任务目标 1 » 根据摘录文本，配置网卡时，virtualBox 应分配哪种网卡？
任务目标 2 » 逐字输出摘录文本中的一段，从含有“Centos7 安装Hadoop3.x 完全分布式部署”的文字开始，到“配置网卡(virtualBox 分配 host-only网卡,并使用固定IP)”为止。

Centos7 安装Hadoop3.x 完全分布式部署

  • 1. 最小化安装CentOS 7 系统
    • 1.1 安装net-tools启用 ifconfig
    • 1.2 更新系统
    • 1.3 配置系统IP为固定IP
      • 1.3.1 查看网卡(文件 ifcfg-enp* 为网卡文件)
      • 1.3.2 配置网卡(virtualBox 分配 host-only网卡,并使用固定IP)
      • 1.3.3 重启网卡
      • 1.3.4 修改主机名称(可以在安装时候指定)
    • 1.4 配置Host,可以使用名称直接访问
    • 1.5 配置免密码登录,生成各种密码文件
  • 2. 安装JDK
    • 2.1 下载JDK 下载
    • 2.2 将下载的JDK放到 opt目录下解压
    • 2.2 将JDK添加到环境变量中
    • 2.3 验证JDK是否安装成功
  • 3. 安装Hadoop
    • 3.1 下载Hadoop,下载地址
    • 3.2 将下载的Hadoop放入/opt目录
    • 3.3 安装Zookeeper
      • 3.3.1 下载Zookeeper 下载地址
      • 3.3.2 拷贝zookeeper到需要的机器上
      • 3.3.3 解压zookeeper
      • 3.3.4 创建连接文件
      • 3.3.5 配置环境变量
      • 3.3.6 配置zookeeper集群,修改配置文件
      • 3.3.7 将配置文件复制到其他节点
      • 3.3.8 创建节点ID,在配置的 dataDir 路径中添加myid文件
      • 3.3.9 启动 zookeeper(已经添加到环境变量了)
      • 3.3.10 检验是否启动成功
      • 3.3.11 (可选) zookeeper Centos7 配置开机自启动
    • 3.4 修改Hadoop配置(完全分布式)

数据集 »
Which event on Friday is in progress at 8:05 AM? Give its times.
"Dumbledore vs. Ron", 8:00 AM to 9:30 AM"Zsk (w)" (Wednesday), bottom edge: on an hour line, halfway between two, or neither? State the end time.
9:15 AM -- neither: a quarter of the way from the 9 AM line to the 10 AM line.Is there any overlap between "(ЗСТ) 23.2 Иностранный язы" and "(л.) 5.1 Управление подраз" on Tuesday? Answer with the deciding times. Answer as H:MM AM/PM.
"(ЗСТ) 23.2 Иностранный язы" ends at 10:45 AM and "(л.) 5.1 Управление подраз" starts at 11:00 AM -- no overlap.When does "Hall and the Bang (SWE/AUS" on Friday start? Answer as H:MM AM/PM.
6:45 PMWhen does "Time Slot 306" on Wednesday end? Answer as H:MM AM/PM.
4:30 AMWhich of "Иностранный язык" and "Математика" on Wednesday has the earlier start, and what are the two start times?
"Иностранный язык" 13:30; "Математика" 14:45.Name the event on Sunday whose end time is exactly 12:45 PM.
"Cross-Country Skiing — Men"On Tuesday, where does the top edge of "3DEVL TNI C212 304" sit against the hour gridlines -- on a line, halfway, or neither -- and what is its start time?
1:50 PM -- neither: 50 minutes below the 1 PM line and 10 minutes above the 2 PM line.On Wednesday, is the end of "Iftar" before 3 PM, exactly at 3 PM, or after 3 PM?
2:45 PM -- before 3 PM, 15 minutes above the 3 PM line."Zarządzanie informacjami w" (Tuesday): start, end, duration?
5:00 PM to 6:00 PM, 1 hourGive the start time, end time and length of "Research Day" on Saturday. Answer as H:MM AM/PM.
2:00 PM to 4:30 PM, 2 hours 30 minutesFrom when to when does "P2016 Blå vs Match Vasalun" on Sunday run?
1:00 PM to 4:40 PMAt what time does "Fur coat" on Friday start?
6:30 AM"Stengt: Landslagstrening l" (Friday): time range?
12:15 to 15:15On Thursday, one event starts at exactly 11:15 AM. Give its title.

答案 1 » host-only网卡。

答案 2 »
Centos7 安装Hadoop3.x 完全分布式部署

  • 1. 最小化安装CentOS 7 系统
    • 1.1 安装net-tools启用 ifconfig
    • 1.2 更新系统
    • 1.3 配置系统IP为固定IP
      • 1.3.1 查看网卡(文件 ifcfg-enp* 为网卡文件)
      • 1.3.2 配置网卡(virtualBox 分配 host-only网卡,并使用固定IP)